Concluso il Boléro ritorna la techno. I danzatori e le danzatrici si muovono come in un club berlinese illuminati a intermittenza da una luce stroboscopica verde per poi, in massa compatta, essere immersi in un’atmosfera rarefatta viola deep. Con l’illuminazione bianca vediamo un agglomerato di soggetti tutti diversi, dai costumi eccentrici, particolarissimi, anch’essi riferimenti a personaggi pop, probabili icone per la nostra società.

Un momento dello spettacolo (foto di Vincent Pontet)

Un momento della ricostruzione dello spettacolo de Le Sacre du Printemps di Nijinsky (foto di Vincent Pontet)

A turno crollano al pavimento per poi ricompattarsi come spettri. Inizia Le Sacre du Printemps e sui suoi ritmi, come colpito da un elettroshock, il gruppo fa gorgheggiare le membra. Potenti, animaleschi, vorticosi la gravità attrae i corpi che resistono trasportati da un furore febbrile.

Saltano ricordando l’Eletta della coreografia nijinskiana il cui debutto, 29 maggio 1913, coincide con il più clamoroso scandalo nella storia del balletto del primo Novecento. Secondo le cronache del tempo il chiasso in sala era talmente alto che Nijinsky da dietro le quinte scandiva il tempo per i danzatori che non riuscivano a sentire la musica. Corpi pesanti, pugni chiusi, ginocchia e piedi in dentro, teste a ciondoloni, la danza evocata dell’epoca era quella di una società primitiva che si preparava al sacrificio propiziatorio di una vergine.

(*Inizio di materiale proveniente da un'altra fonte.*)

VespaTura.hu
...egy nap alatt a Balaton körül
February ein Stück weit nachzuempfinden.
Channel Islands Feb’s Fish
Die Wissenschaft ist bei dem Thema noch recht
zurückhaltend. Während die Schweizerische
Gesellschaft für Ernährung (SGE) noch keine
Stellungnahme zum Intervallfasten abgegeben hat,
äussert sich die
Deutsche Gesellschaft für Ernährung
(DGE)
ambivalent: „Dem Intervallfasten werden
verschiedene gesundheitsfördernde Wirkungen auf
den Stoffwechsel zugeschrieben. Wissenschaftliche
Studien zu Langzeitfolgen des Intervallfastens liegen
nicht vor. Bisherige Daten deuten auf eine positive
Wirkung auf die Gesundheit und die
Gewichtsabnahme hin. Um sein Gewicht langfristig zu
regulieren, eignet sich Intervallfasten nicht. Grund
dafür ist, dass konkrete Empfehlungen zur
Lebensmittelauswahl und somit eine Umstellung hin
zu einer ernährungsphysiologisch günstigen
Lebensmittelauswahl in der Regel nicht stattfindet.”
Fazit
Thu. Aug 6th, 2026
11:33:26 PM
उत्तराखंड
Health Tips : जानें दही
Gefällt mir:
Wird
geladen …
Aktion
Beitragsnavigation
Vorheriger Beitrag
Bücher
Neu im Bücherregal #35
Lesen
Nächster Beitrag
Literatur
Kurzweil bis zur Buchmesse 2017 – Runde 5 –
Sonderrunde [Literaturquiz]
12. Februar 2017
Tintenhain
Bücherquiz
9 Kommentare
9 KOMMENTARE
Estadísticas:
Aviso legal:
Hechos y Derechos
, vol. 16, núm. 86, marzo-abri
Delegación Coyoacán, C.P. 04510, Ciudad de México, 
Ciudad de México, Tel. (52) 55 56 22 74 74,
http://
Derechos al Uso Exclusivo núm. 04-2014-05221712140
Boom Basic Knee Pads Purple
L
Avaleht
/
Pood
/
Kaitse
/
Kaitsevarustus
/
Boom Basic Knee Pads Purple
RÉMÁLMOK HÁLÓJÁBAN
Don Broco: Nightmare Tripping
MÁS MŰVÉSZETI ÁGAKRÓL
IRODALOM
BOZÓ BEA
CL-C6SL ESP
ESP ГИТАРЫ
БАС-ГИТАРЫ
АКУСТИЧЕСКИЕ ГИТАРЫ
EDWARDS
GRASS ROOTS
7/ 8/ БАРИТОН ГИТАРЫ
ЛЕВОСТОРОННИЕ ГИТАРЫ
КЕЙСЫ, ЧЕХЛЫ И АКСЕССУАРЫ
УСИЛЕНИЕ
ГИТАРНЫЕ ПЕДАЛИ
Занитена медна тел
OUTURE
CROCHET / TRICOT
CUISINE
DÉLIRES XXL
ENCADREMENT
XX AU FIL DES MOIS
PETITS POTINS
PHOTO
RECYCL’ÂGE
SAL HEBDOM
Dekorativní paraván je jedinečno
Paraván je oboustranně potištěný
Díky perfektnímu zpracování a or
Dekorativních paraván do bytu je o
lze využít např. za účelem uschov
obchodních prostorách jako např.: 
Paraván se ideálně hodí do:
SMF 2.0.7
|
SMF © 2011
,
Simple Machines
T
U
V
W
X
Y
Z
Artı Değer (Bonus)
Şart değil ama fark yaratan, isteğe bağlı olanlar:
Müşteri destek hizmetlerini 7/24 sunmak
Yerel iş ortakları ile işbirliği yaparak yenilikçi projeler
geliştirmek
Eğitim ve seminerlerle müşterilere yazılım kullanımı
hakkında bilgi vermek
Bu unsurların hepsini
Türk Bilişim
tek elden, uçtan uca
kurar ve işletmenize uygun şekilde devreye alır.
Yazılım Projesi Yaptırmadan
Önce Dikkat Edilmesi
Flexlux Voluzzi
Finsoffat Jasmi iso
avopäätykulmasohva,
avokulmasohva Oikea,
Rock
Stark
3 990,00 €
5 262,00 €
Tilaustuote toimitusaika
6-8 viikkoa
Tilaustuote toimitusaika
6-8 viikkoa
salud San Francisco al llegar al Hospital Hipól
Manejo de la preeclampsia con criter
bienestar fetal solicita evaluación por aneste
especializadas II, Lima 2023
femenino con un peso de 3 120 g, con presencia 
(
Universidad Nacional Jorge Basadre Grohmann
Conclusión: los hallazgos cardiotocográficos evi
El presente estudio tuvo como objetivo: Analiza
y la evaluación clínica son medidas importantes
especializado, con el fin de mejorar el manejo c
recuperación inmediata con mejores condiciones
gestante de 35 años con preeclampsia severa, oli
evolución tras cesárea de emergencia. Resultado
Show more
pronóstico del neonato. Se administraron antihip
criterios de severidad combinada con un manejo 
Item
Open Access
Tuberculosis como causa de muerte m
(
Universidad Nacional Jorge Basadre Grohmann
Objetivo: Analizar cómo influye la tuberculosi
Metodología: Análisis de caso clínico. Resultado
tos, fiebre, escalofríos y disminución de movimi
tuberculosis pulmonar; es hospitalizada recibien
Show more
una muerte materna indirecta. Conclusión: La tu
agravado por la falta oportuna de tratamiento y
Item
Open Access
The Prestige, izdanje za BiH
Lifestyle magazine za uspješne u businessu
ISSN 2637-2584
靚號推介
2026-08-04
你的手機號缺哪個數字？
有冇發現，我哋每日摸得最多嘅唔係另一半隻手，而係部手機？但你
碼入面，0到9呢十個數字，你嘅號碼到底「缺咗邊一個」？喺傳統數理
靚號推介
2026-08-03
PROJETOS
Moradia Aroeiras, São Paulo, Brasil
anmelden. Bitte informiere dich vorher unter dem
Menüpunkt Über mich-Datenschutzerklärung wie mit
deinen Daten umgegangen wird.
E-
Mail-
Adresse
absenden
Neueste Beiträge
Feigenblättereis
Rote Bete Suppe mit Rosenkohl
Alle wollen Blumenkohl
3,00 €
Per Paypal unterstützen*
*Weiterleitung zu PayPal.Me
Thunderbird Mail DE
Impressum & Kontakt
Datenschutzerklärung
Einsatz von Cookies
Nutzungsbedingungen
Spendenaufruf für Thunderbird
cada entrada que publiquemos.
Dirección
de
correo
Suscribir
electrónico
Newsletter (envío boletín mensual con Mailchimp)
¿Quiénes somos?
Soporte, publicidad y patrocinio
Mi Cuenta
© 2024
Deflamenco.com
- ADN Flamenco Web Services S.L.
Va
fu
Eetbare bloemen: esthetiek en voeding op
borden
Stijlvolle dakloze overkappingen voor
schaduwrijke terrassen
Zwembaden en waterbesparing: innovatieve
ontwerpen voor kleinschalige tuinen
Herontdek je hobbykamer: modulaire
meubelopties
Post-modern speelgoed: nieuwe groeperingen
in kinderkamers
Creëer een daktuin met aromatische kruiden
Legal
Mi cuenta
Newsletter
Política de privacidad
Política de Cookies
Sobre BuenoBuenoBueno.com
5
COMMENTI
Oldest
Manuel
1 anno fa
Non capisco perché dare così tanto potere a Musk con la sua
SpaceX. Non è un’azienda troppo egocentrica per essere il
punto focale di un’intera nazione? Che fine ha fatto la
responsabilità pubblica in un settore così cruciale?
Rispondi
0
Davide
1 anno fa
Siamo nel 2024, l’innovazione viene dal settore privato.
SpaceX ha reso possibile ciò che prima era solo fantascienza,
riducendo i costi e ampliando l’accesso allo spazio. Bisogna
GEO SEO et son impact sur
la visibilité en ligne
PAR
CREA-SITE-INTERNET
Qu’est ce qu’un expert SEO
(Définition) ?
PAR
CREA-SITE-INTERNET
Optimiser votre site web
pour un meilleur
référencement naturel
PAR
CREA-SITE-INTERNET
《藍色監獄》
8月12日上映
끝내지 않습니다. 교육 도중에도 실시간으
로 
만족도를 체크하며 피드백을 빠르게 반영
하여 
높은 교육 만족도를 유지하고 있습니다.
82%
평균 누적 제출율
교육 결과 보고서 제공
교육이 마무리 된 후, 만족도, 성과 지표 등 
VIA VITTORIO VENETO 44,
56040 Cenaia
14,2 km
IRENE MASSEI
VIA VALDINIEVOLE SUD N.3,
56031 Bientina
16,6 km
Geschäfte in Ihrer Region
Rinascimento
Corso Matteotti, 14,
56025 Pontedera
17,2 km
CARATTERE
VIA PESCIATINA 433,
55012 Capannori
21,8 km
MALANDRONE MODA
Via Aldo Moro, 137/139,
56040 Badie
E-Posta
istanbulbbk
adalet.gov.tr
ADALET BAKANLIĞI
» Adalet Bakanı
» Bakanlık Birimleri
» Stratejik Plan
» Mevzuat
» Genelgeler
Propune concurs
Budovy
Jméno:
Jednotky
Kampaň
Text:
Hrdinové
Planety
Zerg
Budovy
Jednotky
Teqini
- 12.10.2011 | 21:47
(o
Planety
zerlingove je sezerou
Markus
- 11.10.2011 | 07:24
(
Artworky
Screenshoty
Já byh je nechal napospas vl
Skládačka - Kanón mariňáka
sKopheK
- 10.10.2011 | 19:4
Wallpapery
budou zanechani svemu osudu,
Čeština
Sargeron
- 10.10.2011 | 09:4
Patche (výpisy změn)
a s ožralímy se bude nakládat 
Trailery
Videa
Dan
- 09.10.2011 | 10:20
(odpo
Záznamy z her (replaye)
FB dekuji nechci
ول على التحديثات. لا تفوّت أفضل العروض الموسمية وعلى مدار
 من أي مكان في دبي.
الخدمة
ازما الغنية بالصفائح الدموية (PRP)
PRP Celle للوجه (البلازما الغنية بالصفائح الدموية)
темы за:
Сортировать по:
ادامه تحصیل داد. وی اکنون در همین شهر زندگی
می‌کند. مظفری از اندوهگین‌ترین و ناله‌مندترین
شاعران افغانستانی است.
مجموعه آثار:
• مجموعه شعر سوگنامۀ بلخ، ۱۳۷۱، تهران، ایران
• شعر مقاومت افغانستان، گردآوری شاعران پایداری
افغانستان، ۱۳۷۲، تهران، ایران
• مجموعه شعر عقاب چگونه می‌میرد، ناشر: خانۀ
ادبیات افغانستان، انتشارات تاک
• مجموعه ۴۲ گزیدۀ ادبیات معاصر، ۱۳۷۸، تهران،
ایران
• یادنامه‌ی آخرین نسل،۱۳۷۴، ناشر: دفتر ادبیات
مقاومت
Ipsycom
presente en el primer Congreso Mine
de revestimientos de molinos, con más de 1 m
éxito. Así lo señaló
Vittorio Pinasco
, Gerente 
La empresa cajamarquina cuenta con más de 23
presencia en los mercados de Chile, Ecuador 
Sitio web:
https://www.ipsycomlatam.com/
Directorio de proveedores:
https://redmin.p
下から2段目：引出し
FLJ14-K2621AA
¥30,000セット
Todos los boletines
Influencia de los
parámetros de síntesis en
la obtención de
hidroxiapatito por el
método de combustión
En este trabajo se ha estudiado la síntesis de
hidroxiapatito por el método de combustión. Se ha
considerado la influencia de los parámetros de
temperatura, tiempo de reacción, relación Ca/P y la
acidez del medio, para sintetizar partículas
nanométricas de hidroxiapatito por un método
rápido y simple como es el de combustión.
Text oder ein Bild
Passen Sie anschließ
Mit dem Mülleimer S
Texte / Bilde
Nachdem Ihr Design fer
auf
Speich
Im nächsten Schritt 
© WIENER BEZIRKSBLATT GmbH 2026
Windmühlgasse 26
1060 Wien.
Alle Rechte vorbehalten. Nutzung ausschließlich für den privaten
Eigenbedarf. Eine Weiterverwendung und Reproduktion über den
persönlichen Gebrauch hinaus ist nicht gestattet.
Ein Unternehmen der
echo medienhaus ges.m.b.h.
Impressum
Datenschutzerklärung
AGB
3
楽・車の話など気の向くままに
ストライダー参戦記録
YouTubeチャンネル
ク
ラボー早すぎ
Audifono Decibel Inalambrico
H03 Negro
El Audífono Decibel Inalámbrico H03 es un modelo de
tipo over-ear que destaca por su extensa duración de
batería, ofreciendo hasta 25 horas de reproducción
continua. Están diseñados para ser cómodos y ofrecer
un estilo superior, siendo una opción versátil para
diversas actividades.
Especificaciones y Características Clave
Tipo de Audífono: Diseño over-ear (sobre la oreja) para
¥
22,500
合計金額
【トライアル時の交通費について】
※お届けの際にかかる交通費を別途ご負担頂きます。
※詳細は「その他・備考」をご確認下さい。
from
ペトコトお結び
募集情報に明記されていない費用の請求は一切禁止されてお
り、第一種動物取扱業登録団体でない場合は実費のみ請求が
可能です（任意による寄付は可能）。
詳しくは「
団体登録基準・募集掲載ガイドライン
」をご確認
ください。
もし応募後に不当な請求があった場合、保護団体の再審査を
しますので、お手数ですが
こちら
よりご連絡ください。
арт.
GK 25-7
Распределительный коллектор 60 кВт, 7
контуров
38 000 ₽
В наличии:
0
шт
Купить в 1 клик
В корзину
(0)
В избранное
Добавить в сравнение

Un momento dello spettacolo (foto di Serena Nicoletti)

Un momento dello spettacolo (foto di Serena Nicoletti)

Nella versione di Zappalà non c’è eletta o eletto, lo sono tutti e tutte. Ognuno sceglie sè stesso o sè stessa da sacrificare. La scena retrostante è ora chiarissima, lo squarcio di grattacieli di una metropoli fa da sfondo al disegno elementare di alcune pecore che emergono sgargianti, una siringa trafigge un cuore, una bocca è costretta dietro le sbarre. Siamo in un gigantesco ring – è dichiarato – siamo quella massa “dannata” nella lotta, circolarmente legata (come un anello), catturata dalla rete che cade come cala nettamente il buio.

A partire da un fatto di cronaca del 2021, la drammaturgia si è sviluppata su un concept più generale e inglobante capace di suscitare suggestioni molteplici. Zappalà e Calabrò ci donano con la loro nuova opera un’esperienza estetica stratificata. Corpi, movimenti, costumi, scene, luci, musica: tutto è perfettamente coeso per attivare stupore, riflessione, pensiero critico collettivo.